** Opening GIVEN PASSAGE block **

Case Study: LCRRA Organizing in Hartford CT

Local Civil Liberties Act Flyer
June 30, 2011
Coalition Letter Urging Rejection of Extension for FBI Director Mueller
July 12, 2011

Resource: Case Study: LCRRA Organizing in Hartford CT

BORDC staff (Executive Director Shahid Buttar and Grassroots Campaign Coordinator Emma Roderick) met LaResse Harvey, an experienced organizer with A Better Way Foundation, at a leadership retreat in upstate New York in February 2010.

LaResse, whose work centers primarily on addressing the harmful effects of the drug war on communities of color in Connecticut, had recently worked with Hartford City Councilor Luis Cotto to pass an ordinance to protect the rights of immigrants in the city. Through her work on the ordinance and with A Better Way Foundation, LaResse had built relationships with many local civil rights and civil liberties groups in the Hartford community.

After hearing about BORDC’s campaign to restore Fourth Amendment rights—a local legislative effort to prohibit suspicionless surveillance and racial, ethnic, religious, and political profiling—LaResse grew interested and agreed to reach out to other allies in Hartford.

Building the coalition

After the retreat, Shahid sent LaResse BORDC’s model ordinance and associated talking points. LaResse reviewed those materials and invited a meeting with other community members. She reached out to immigrants’ rights group Hart of Hartford, a representative from the National Lawyers Guild, Hartford City Councilor Luis Cotto, and other local organizers.

At the meeting with these allies in April 2010, Emma and Shahid explained BORDC’s policy resources and the organizing strategy behind them, and everyone present signed up to support the reforms in Hartford. Councilor Cotto and his aide, Brendan Mahoney, studied BORDC’s model ordinance and introduced a proposal based on it.

Over the course of several weeks, Emma coordinated with Brendan, while also working with LaResse to plan several meetings with the coalition. Through a combination of LaResse’s and BORDC’s outreach, the coalition attracted the support of a wide range of allies, including the following:

  1. Civil libertarian allies, including the ACLU of Connecticut.
  2. Civil rights groups, including the Council on American-Islamic Relations of Connecticut and the state chapter of the NAACP (with support from the NAACP’s national office).
  3. Faith groups, including the Connecticut Coalition for Peace & Justice.
  4. Local groups, including Hart of Hartford (representing immigrant communities) and A Better Way Foundation (representing drug policy reform interests).

Supporting the legislation

Councilor Cotto introduced the ordinance to the Hartford Court of Common Council (the city council) in August 2010.

After the ordinance was introduced, the coalition turned out supporters for public hearings and mobilized resources to address legal questions. For instance, despite the Hartford Police Department’s efforts to pack a public hearing in late August with opponents of police accountability, community members who defended the ordinance ultimately outnumbered opponents two to one.

** Closing GIVEN PASSAGE block **
** Opening DATASET EXCERPTS block **

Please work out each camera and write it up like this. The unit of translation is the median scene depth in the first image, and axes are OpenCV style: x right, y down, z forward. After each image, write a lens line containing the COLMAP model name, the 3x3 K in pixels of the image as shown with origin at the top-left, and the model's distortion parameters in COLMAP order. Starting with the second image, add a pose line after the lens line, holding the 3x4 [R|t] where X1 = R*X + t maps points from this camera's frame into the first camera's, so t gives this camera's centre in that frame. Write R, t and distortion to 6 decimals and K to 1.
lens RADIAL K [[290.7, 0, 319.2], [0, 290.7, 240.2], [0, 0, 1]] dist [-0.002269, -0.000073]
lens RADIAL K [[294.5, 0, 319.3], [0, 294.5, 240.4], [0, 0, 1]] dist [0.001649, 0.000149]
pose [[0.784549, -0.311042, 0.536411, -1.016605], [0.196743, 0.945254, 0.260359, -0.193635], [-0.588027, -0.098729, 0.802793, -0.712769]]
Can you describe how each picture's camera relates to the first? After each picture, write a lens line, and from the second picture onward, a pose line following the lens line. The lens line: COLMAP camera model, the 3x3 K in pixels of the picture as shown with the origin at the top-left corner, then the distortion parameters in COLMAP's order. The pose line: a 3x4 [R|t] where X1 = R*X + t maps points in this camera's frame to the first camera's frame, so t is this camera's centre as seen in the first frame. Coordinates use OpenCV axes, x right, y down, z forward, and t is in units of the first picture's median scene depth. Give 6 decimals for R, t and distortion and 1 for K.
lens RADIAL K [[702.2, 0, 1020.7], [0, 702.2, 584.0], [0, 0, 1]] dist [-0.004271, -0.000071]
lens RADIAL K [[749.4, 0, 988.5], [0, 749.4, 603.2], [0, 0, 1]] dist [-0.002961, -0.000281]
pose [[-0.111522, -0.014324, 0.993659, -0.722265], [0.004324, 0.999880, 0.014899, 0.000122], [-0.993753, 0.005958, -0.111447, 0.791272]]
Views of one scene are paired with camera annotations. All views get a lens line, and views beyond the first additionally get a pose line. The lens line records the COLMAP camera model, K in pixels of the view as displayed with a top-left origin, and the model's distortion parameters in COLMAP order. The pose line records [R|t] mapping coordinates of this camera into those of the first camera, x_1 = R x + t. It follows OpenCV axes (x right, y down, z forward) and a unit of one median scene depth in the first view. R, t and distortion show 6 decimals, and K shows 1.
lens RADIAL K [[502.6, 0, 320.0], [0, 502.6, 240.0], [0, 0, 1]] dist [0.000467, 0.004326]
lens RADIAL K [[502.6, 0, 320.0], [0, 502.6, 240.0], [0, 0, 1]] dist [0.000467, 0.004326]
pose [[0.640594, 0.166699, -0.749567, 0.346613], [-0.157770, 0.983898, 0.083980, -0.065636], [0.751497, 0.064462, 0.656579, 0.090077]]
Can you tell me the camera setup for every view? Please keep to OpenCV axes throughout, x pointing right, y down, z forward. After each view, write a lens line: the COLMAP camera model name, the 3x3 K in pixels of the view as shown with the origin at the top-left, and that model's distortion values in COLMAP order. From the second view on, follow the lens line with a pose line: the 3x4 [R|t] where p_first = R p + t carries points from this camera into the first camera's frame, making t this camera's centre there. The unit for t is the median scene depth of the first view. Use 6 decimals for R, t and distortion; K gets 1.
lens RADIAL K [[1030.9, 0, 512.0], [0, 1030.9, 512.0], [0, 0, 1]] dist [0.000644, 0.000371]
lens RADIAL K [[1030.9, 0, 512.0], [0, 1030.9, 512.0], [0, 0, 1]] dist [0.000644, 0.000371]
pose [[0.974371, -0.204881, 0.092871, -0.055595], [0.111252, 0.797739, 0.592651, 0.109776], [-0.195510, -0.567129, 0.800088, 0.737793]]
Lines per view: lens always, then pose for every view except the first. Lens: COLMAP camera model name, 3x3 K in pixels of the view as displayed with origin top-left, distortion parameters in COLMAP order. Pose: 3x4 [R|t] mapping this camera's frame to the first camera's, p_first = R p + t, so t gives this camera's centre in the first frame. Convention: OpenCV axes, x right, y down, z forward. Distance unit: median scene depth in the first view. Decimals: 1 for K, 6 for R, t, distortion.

** Closing DATASET EXCERPTS block **

### ASSIGNED TASK 1
In the Hartford organizing case study, by what margin did the ordinance's defenders outnumber its opponents at the late-August public hearing?
### ASSIGNED TASK 2
Return the part of the Hartford organizing case study starting at "Over the course" and ending at "Peace & Justice.".
### ASSIGNED TASK 3
Carry the Hartford organizing case study forward from the point where it stops.
The listing isn't needed for any of this.

### RESPONSE AREA 1
Two to one.

### RESPONSE AREA 2
Over the course of several weeks, Emma coordinated with Brendan, while also working with LaResse to plan several meetings with the coalition. Through a combination of LaResse’s and BORDC’s outreach, the coalition attracted the support of a wide range of allies, including the following:

  1. Civil libertarian allies, including the ACLU of Connecticut.
  2. Civil rights groups, including the Council on American-Islamic Relations of Connecticut and the state chapter of the NAACP (with support from the NAACP’s national office).
  3. Faith groups, including the Connecticut Coalition for Peace & Justice.

### RESPONSE AREA 3
After the hearing, BORDC worked with the coalition to develop proposed amendments to the initial version of the ordinance in order to address some concerns expressed by the Hartford Police Department. In October, when Hartford’s Corporation Counsel circulated a memo challenging the legality of the ordinance, BORDC worked with the ACLU and NAACP to craft a response strategy and recruited a volunteer lawyer to refute the memo.

Led by LaResse, the coalition drafted a letter to the city council in October 2010, signed by numerous local and national groups, in support of the ordinance. The coalition also worked with media outletsand, through that outreach, was able to measurably shift the terms of policy debate in Hartford, garnering significant news attention and bringing together groups who had not previously worked together.

Setbacks

The coalition experienced several setbacks, which required new ideas and some reworking of strategies. First, when the ordinance was referred to Hartford’s legal counsel, the counsel issued the above-mentioned memo that claimed the ordinance’s provisions around surveillance were unconstitutional because they were pre-empted by existing state law.

When the coalition compiled a rebuttal and re-introduced the ordinance in November 2010, Hartford’s legal counsel responded that the city of Hartford could not adopt an ordinance that had anything to do with racial profiling because a state anti-profiling law (the Penn Act, which had been in effect since 1999 but was not enforced) precluded any municipal protections for civil rights. When the coalition pointed out that the state law had proven essentially meaningless—it was not being enforced by the majority of counties in Connecticut, and certainly was not being enforced in Hartford—they were told that this did not matter.

The coalition considered going forward without the blessing of the legal counsel or, alternatively, publicly challenging the legal counsel’s logic (while highlighting the ethically dubious connections between the legal counsel and the chief of police).

In the end, they determined that, given the relationship between the legal counsel and the mayor (who promised to veto any ordinance the legal counsel had not approved), they would need a stronger base of community—not just organizational—support to oppose the legal counsel’s position. Accordingly, the coalition decided that they would first work on raising more awareness in the community about not only the proposed Hartford ordinance, but also the ineffective state anti-profiling law that already existed.

The state legislature

At the same time that the Hartford coalition was planning a way forward, a different effort, spearheaded by the American Civil Liberties Union (among others) and supported by several members of the coalition, emerged in early 2011 to pass a state amendment to the aforementioned Penn Act that would make the law enforceable. BORDC gave input on the ACLU’s draft of the amendment. During the state legislative session, a portion of the coalition’s efforts went into educating Connecticut residents about the proposed amendment, all the while using it as an opportunity to talk about the problems in Hartford (and the proposed Cotto ordinance as a remedy that was far stronger than the Penn Act amendment).

The coalition held an educational forum in April 2011 with the University of Connecticut School of Social Work, and several coalition members testified before the state legislature in support of the amendment. The coalition made an effort to talk about the ordinance in places where people were talking about the state amendment.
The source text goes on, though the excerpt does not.